Cloud most significant transformation in history of IT – EMC boss


10 Nov 2011

EMC vice president Bob Savage

Cloud computing is the most significant transformation in the history of information technology (IT) and a critical component of Ireland’s economic recovery, EMC vice-president Bob Savage told a high-level science group in Dublin today.

Addressing Science Foundation Ireland’s (SFI) breakfast forum, ‘Science and Industry: Working Together for Economic Recovery’, Savage said Ireland can become a global hub for cloud and a beacon for innovation in the world.

“Cloud can be the next step in Ireland’s innovation journey and EMC is ready to play our part, in collaboration with Government, to help Ireland to take centre stage in what, according to the research firm Gartner, will be a US$149bn industry by 2015,” he said.

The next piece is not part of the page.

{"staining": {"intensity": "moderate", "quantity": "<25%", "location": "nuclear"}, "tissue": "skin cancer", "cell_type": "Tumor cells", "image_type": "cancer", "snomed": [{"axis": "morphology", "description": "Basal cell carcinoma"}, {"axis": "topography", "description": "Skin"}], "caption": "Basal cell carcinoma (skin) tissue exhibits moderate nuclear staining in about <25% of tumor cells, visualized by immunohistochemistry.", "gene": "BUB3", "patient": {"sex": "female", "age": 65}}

The breakfast forum was attended by the Minister for Jobs, Enterprise and Innovation Richard Bruton, and the Minister for Research and Innovation Seán Sherlock.

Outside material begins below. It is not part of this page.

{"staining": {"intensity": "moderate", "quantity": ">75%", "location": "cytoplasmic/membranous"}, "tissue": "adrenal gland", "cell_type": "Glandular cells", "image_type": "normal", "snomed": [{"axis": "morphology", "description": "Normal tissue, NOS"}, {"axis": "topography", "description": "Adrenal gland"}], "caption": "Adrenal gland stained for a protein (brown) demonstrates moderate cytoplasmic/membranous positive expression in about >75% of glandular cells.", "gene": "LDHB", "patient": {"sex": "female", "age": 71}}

Savage said organisations globally will need to deal with 44 times more information each year over the next decade than they are managing today, according to the International Data Corporation.

“This explosion in the volume of all this information – known in the IT world as ‘big data’ – has consequences for how it is to be captured, stored, managed and analysed.

Ireland needs to seize big-data opportunity

“While cloud computing is transforming IT, data analytics is transforming the business environment – and Ireland needs to seize the big data opportunity now so that we can be first to market with technology that drives business intelligence,” Savage said.

He paid tribute to SFI for helping to bring together academia and enterprise, fostering the conversion of ideas and processes into new products and services and, most importantly, jobs.

“SFI is playing a key role in getting people thinking and working smarter, generating new ideas and getting more for less right across the economy.

“There is now strong engagement between SFI-funded researchers and the enterprise sector, not least in UCC where EMC researchers are working on campus with the Cork Constraint Computation Centre – or 4C – on cloud, data centre optimisation and data centre energy management initiatives,” Savage pointed out.